## Task instructions
Render every line of the rows below as a JSON array of strings, one string per line, omitting blank lines.

## Records for the exercise
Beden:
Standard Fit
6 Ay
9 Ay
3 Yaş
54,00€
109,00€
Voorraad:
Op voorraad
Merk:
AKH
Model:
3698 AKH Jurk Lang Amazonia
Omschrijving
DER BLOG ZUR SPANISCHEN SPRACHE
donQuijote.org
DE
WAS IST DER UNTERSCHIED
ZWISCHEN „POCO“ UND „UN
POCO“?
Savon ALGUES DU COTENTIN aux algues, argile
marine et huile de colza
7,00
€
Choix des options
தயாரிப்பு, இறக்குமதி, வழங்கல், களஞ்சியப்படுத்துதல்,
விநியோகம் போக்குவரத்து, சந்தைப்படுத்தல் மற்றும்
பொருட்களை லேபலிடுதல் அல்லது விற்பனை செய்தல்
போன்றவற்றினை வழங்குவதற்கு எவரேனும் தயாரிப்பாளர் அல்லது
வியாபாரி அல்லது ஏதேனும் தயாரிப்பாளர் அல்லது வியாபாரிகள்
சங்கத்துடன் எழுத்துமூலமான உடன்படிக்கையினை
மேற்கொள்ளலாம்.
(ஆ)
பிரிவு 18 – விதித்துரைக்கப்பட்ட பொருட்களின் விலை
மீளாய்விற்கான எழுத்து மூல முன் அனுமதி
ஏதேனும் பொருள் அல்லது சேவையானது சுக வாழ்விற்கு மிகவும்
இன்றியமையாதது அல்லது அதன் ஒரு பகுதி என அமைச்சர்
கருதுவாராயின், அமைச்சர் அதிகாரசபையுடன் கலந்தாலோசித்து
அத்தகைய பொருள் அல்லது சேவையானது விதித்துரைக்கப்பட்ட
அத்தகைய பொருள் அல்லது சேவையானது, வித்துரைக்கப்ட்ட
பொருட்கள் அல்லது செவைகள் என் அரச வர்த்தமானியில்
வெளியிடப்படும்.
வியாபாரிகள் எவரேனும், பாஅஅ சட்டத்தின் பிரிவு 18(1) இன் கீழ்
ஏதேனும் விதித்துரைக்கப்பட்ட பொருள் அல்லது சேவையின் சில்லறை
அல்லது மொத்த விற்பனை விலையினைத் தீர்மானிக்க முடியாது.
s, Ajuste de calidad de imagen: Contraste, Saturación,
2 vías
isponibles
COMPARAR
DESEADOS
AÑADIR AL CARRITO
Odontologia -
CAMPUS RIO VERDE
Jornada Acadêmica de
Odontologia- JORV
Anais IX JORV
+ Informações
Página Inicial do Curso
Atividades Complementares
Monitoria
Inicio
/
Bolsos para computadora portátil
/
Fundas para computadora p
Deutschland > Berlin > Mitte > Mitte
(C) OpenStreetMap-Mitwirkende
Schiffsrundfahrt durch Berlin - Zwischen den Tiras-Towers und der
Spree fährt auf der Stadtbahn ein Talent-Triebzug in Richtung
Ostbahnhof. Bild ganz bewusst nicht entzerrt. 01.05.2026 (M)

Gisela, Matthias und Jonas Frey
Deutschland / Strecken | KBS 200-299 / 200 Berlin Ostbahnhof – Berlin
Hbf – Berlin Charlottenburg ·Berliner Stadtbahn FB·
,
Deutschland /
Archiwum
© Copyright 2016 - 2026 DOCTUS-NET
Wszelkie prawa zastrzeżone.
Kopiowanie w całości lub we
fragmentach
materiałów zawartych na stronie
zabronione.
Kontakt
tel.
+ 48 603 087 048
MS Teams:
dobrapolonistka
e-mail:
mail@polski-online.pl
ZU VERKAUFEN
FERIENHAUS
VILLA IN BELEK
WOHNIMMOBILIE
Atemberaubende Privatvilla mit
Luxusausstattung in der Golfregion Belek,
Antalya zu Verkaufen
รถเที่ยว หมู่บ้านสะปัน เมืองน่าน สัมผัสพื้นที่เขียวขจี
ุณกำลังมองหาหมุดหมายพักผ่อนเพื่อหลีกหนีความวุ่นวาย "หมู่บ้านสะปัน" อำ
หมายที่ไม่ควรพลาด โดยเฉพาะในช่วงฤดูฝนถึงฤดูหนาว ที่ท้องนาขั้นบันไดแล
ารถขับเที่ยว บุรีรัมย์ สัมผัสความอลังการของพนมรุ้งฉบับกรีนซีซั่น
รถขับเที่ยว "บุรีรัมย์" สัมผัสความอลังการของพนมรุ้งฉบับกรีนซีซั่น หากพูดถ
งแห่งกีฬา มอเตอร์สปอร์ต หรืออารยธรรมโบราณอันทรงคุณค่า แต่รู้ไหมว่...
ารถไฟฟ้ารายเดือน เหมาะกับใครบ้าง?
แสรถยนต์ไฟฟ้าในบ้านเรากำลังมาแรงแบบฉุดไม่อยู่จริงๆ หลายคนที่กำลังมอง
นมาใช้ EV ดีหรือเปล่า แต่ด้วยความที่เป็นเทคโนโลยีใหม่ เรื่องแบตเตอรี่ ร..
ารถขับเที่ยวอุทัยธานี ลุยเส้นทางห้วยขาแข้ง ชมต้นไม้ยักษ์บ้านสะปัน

## Answer to this task
[
  "Beden:",
  "Standard Fit",
  "6 Ay",
  "9 Ay",
  "3 Yaş",
  "54,00€",
  "109,00€",
  "Voorraad:",
  "Op voorraad",
  "Merk:",
  "AKH",
  "Model:",
  "3698 AKH Jurk Lang Amazonia",
  "Omschrijving",
  "DER BLOG ZUR SPANISCHEN SPRACHE",
  "donQuijote.org",
  "DE",
  "WAS IST DER UNTERSCHIED",
  "ZWISCHEN „POCO“ UND „UN",
  "POCO“?",
  "Savon ALGUES DU COTENTIN aux algues, argile",
  "marine et huile de colza",
  "7,00",
  "€",
  "Choix des options",
  "தயாரிப்பு, இறக்குமதி, வழங்கல், களஞ்சியப்படுத்துதல்,",
  "விநியோகம் போக்குவரத்து, சந்தைப்படுத்தல் மற்றும்",
  "பொருட்களை லேபலிடுதல் அல்லது விற்பனை செய்தல்",
  "போன்றவற்றினை வழங்குவதற்கு எவரேனும் தயாரிப்பாளர் அல்லது",
  "வியாபாரி அல்லது ஏதேனும் தயாரிப்பாளர் அல்லது வியாபாரிகள்",
  "சங்கத்துடன் எழுத்துமூலமான உடன்படிக்கையினை",
  "மேற்கொள்ளலாம்.",
  "(ஆ)",
  "பிரிவு 18 – விதித்துரைக்கப்பட்ட பொருட்களின் விலை",
  "மீளாய்விற்கான எழுத்து மூல முன் அனுமதி",
  "ஏதேனும் பொருள் அல்லது சேவையானது சுக வாழ்விற்கு மிகவும்",
  "இன்றியமையாதது அல்லது அதன் ஒரு பகுதி என அமைச்சர்",
  "கருதுவாராயின், அமைச்சர் அதிகாரசபையுடன் கலந்தாலோசித்து",
  "அத்தகைய பொருள் அல்லது சேவையானது விதித்துரைக்கப்பட்ட",
  "அத்தகைய பொருள் அல்லது சேவையானது, வித்துரைக்கப்ட்ட",
  "பொருட்கள் அல்லது செவைகள் என் அரச வர்த்தமானியில்",
  "வெளியிடப்படும்.",
  "வியாபாரிகள் எவரேனும், பாஅஅ சட்டத்தின் பிரிவு 18(1) இன் கீழ்",
  "ஏதேனும் விதித்துரைக்கப்பட்ட பொருள் அல்லது சேவையின் சில்லறை",
  "அல்லது மொத்த விற்பனை விலையினைத் தீர்மானிக்க முடியாது.",
  "s, Ajuste de calidad de imagen: Contraste, Saturación,",
  "2 vías",
  "isponibles",
  "COMPARAR",
  "DESEADOS",
  "AÑADIR AL CARRITO",
  "Odontologia -",
  "CAMPUS RIO VERDE",
  "Jornada Acadêmica de",
  "Odontologia- JORV",
  "Anais IX JORV",
  "+ Informações",
  "Página Inicial do Curso",
  "Atividades Complementares",
  "Monitoria",
  "Inicio",
  "/",
  "Bolsos para computadora portátil",
  "/",
  "Fundas para computadora p",
  "Deutschland > Berlin > Mitte > Mitte",
  "(C) OpenStreetMap-Mitwirkende",
  "Schiffsrundfahrt durch Berlin - Zwischen den Tiras-Towers und der",
  "Spree fährt auf der Stadtbahn ein Talent-Triebzug in Richtung",
  "Ostbahnhof. Bild ganz bewusst nicht entzerrt. 01.05.2026 (M)",
  "",
  "Gisela, Matthias und Jonas Frey",
  "Deutschland / Strecken | KBS 200-299 / 200 Berlin Ostbahnhof – Berlin",
  "Hbf – Berlin Charlottenburg ·Berliner Stadtbahn FB·",
  ",",
  "Deutschland /",
  "Archiwum",
  "© Copyright 2016 - 2026 DOCTUS-NET",
  "Wszelkie prawa zastrzeżone.",
  "Kopiowanie w całości lub we",
  "fragmentach",
  "materiałów zawartych na stronie",
  "zabronione.",
  "Kontakt",
  "tel.",
  "+ 48 603 087 048",
  "MS Teams:",
  "dobrapolonistka",
  "e-mail:",
  "mail@polski-online.pl",
  "ZU VERKAUFEN",
  "FERIENHAUS",
  "VILLA IN BELEK",
  "WOHNIMMOBILIE",
  "Atemberaubende Privatvilla mit",
  "Luxusausstattung in der Golfregion Belek,",
  "Antalya zu Verkaufen",
  "รถเที่ยว หมู่บ้านสะปัน เมืองน่าน สัมผัสพื้นที่เขียวขจี",
  "ุณกำลังมองหาหมุดหมายพักผ่อนเพื่อหลีกหนีความวุ่นวาย \"หมู่บ้านสะปัน\" อำ",
  "หมายที่ไม่ควรพลาด โดยเฉพาะในช่วงฤดูฝนถึงฤดูหนาว ที่ท้องนาขั้นบันไดแล",
  "ารถขับเที่ยว บุรีรัมย์ สัมผัสความอลังการของพนมรุ้งฉบับกรีนซีซั่น",
  "รถขับเที่ยว \"บุรีรัมย์\" สัมผัสความอลังการของพนมรุ้งฉบับกรีนซีซั่น หากพูดถ",
  "งแห่งกีฬา มอเตอร์สปอร์ต หรืออารยธรรมโบราณอันทรงคุณค่า แต่รู้ไหมว่...",
  "ารถไฟฟ้ารายเดือน เหมาะกับใครบ้าง?",
  "แสรถยนต์ไฟฟ้าในบ้านเรากำลังมาแรงแบบฉุดไม่อยู่จริงๆ หลายคนที่กำลังมอง",
  "นมาใช้ EV ดีหรือเปล่า แต่ด้วยความที่เป็นเทคโนโลยีใหม่ เรื่องแบตเตอรี่ ร..",
  "ารถขับเที่ยวอุทัยธานี ลุยเส้นทางห้วยขาแข้ง ชมต้นไม้ยักษ์บ้านสะปัน"
]